# Ferguson T0-20



## NEMOFERGY (8 mo ago)

Just got this tractor from someone who said while driving it they load oil pressure and parked it 5 yrs ago. .. i bought the tractor and rebuilt the oil pump among other things and started it last weekend and i had 30-35psi oil pressure.. Monday when working with the tractor and blading the driveway the oil pressure needle dropped to 0... i shut it down and checked the lines and the gauge and the gauge is still working and i have no oil coming out of the lines. it had pressure for a few hours before loosing pressure. Any suggestions ? I did change the oil to a heavier weight oil of SAE 30 and a quart of lucas oil treatment and still no oil pressure.. i am going to pull the filter and pan off tonight and see if i see anything obvious..


----------



## BigT (Sep 15, 2014)

Hello NEMOFERGY, welcome to the tractor forum. 

Keep us posted...let us know what you find...


----------



## pogobill (Jan 31, 2012)

*RECORDED INFORMATION*:
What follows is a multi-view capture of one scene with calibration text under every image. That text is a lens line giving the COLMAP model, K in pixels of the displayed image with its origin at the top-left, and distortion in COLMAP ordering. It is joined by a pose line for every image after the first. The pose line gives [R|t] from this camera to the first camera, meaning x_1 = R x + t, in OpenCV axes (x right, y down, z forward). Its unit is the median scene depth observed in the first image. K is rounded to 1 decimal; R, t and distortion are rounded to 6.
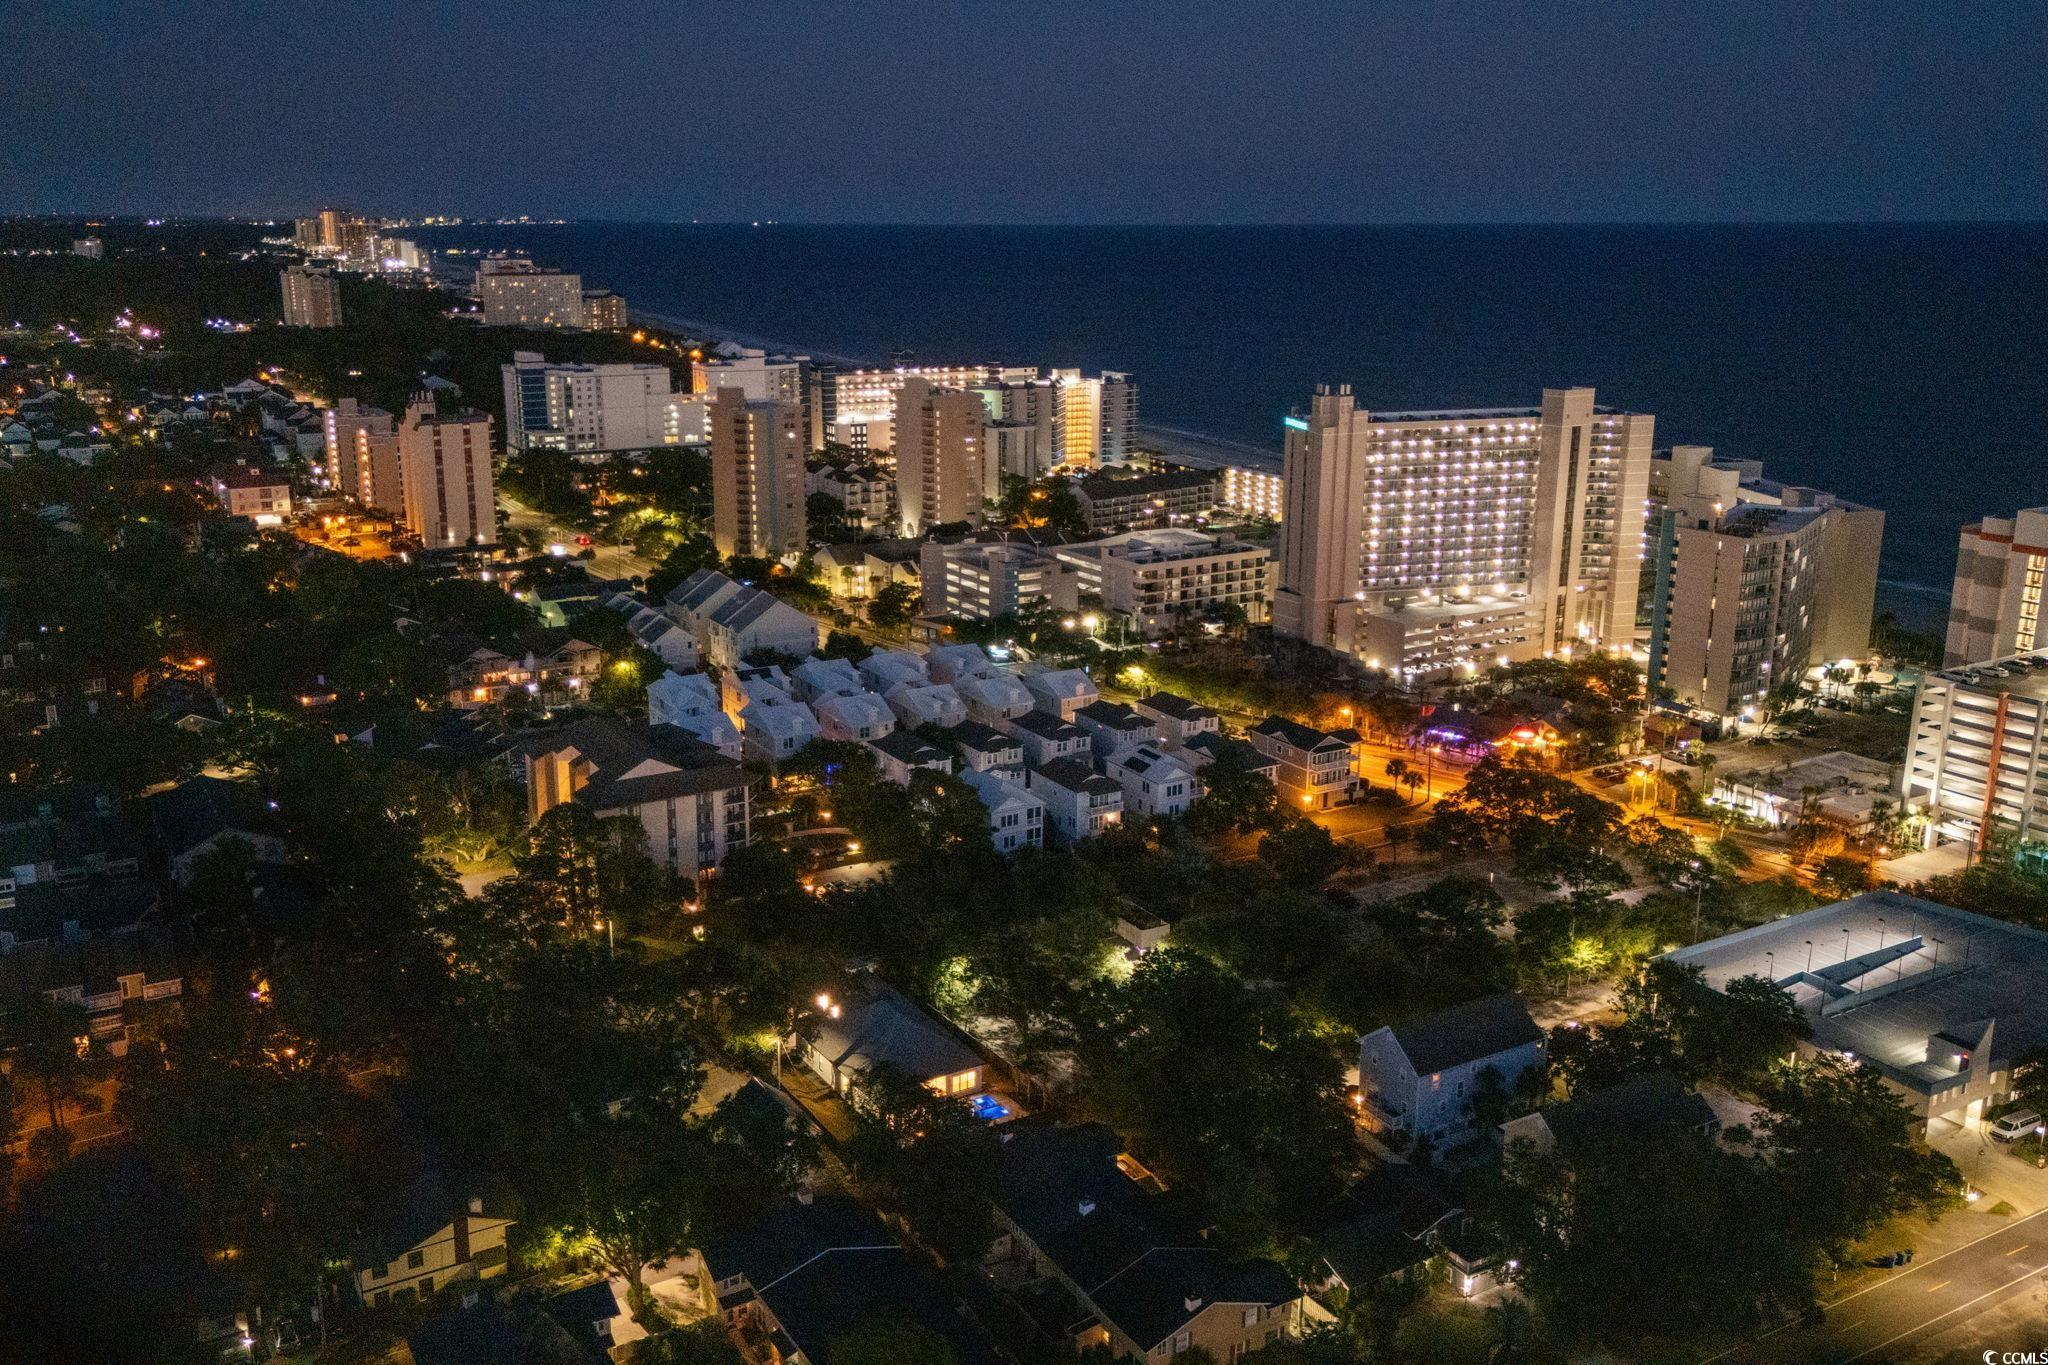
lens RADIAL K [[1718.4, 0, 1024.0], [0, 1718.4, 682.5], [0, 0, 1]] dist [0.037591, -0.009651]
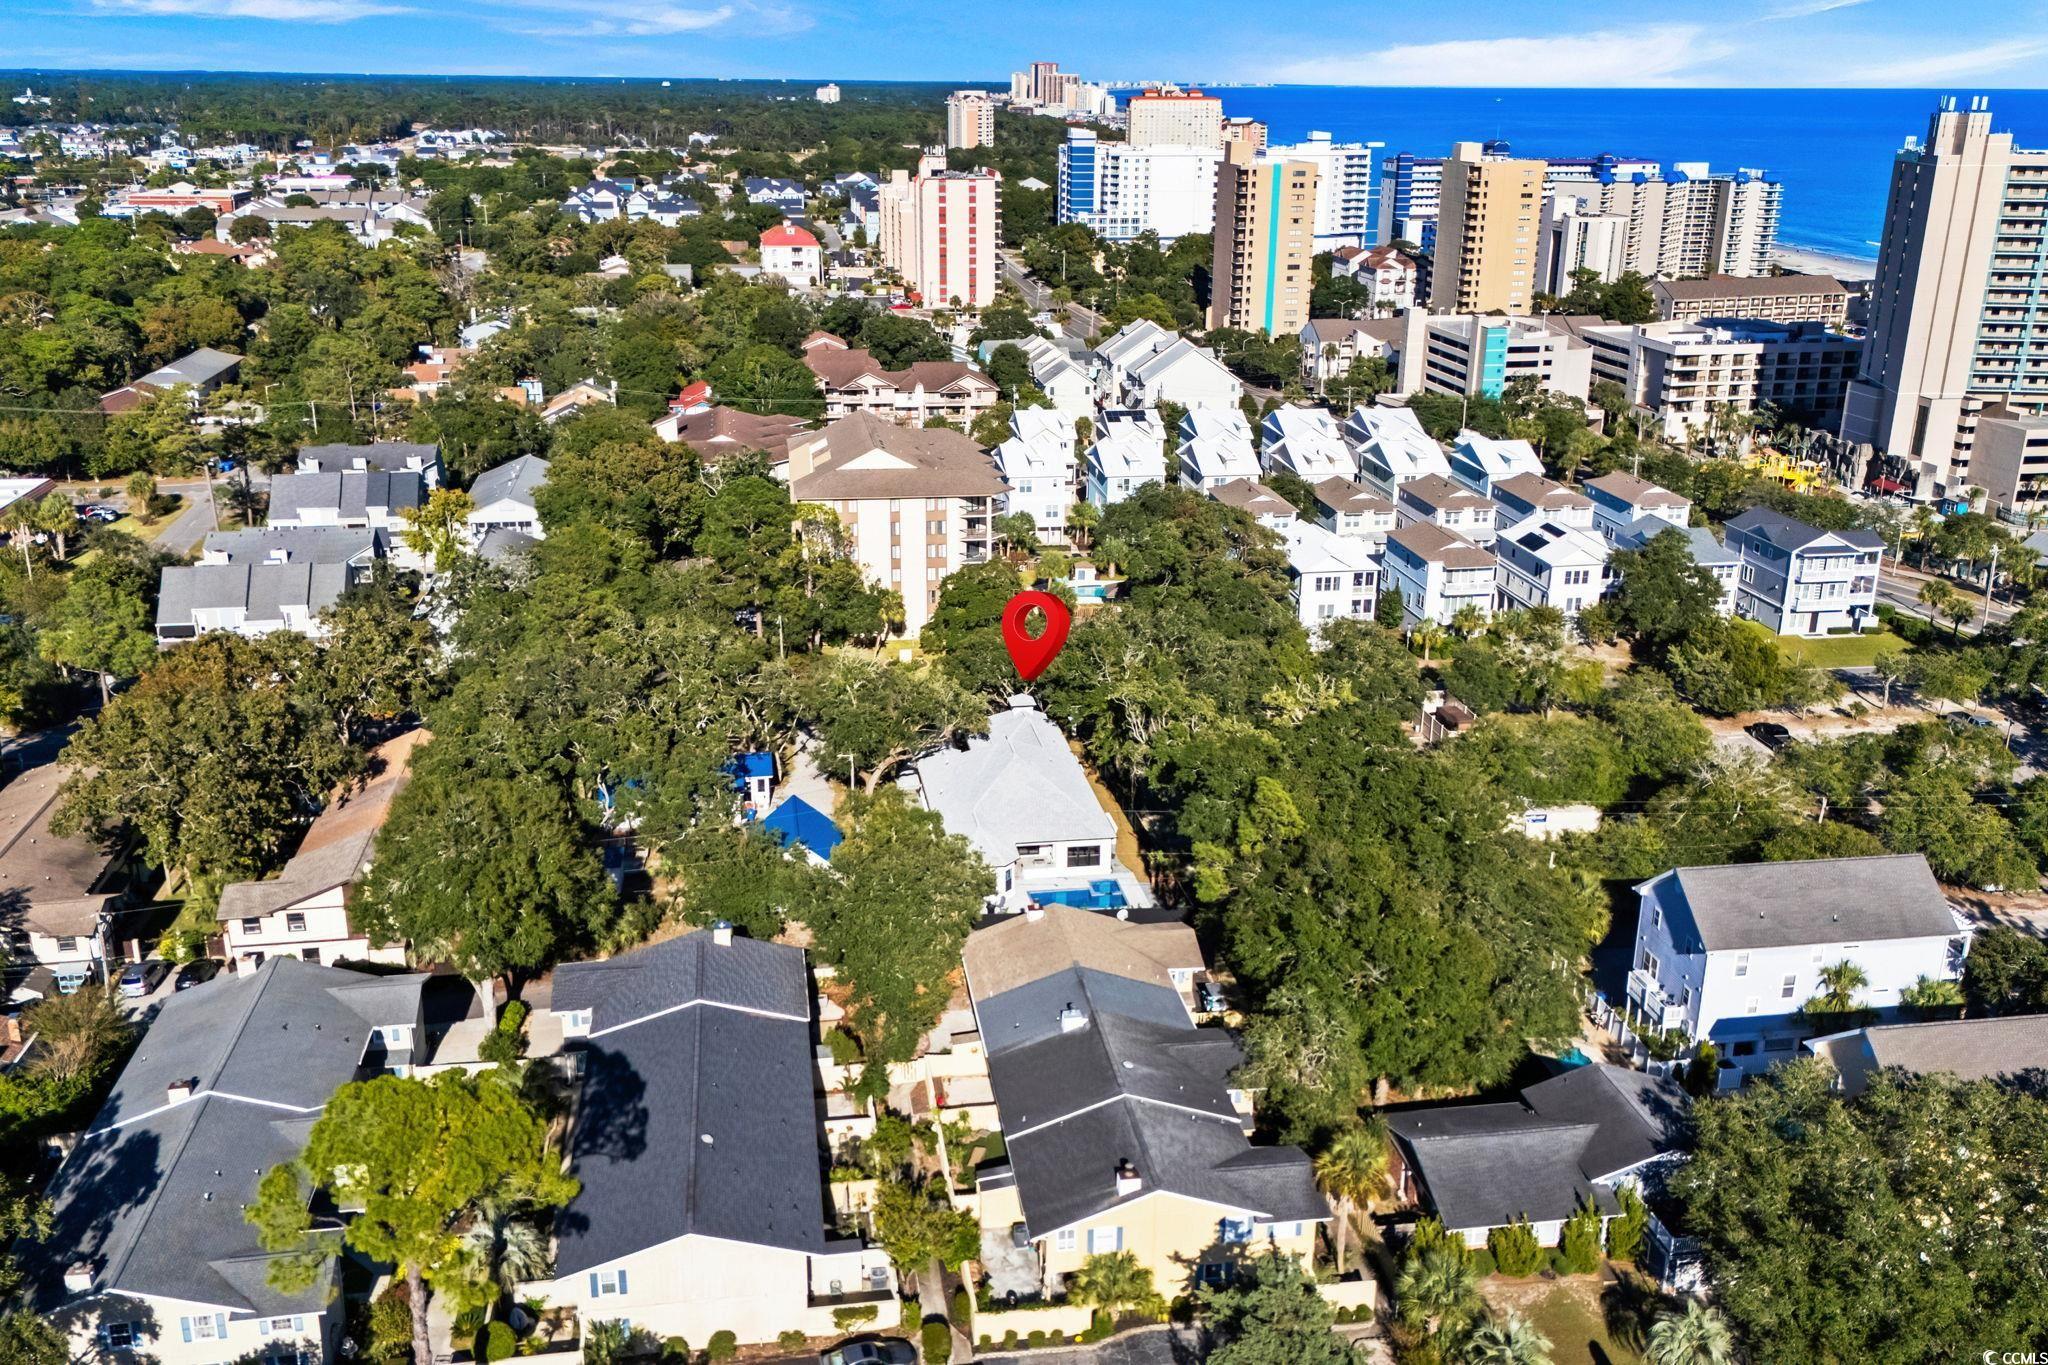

*EXERCISE 1*: Return the passage of the Ferguson T0-20 oil pressure thread that begins at the words "# Ferguson T0-20" and stops after "(Sep 15, 2014)", copied word for word.
*EXERCISE 2*: Carry the Ferguson T0-20 oil pressure thread on from its last line.

*TASK ANSWER 1*:
# Ferguson T0-20



## NEMOFERGY (8 mo ago)

Just got this tractor from someone who said while driving it they load oil pressure and parked it 5 yrs ago. .. i bought the tractor and rebuilt the oil pump among other things and started it last weekend and i had 30-35psi oil pressure.. Monday when working with the tractor and blading the driveway the oil pressure needle dropped to 0... i shut it down and checked the lines and the gauge and the gauge is still working and i have no oil coming out of the lines. it had pressure for a few hours before loosing pressure. Any suggestions ? I did change the oil to a heavier weight oil of SAE 30 and a quart of lucas oil treatment and still no oil pressure.. i am going to pull the filter and pan off tonight and see if i see anything obvious..


----------



## BigT (Sep 15, 2014)

*TASK ANSWER 2*:
NEMOFERGY said:


> Just got this tractor from someone who said while driving it they load oil pressure and parked it 5 yrs ago. .. i bought the tractor and rebuilt the oil pump among other things and started it last weekend and i had 30-35psi oil pressure.. Monday when working with the tractor and blading the driveway the oil pressure needle dropped to 0... i shut it down and checked the lines and the gauge and the gauge is still working and i have no oil coming out of the lines. it had pressure for a few hours before loosing pressure. Any suggestions ? I did change the oil to a heavier weight oil of SAE 30 and a quart of lucas oil treatment and still no oil pressure.. i am going to pull the filter and pan off tonight and see if i see anything obvious..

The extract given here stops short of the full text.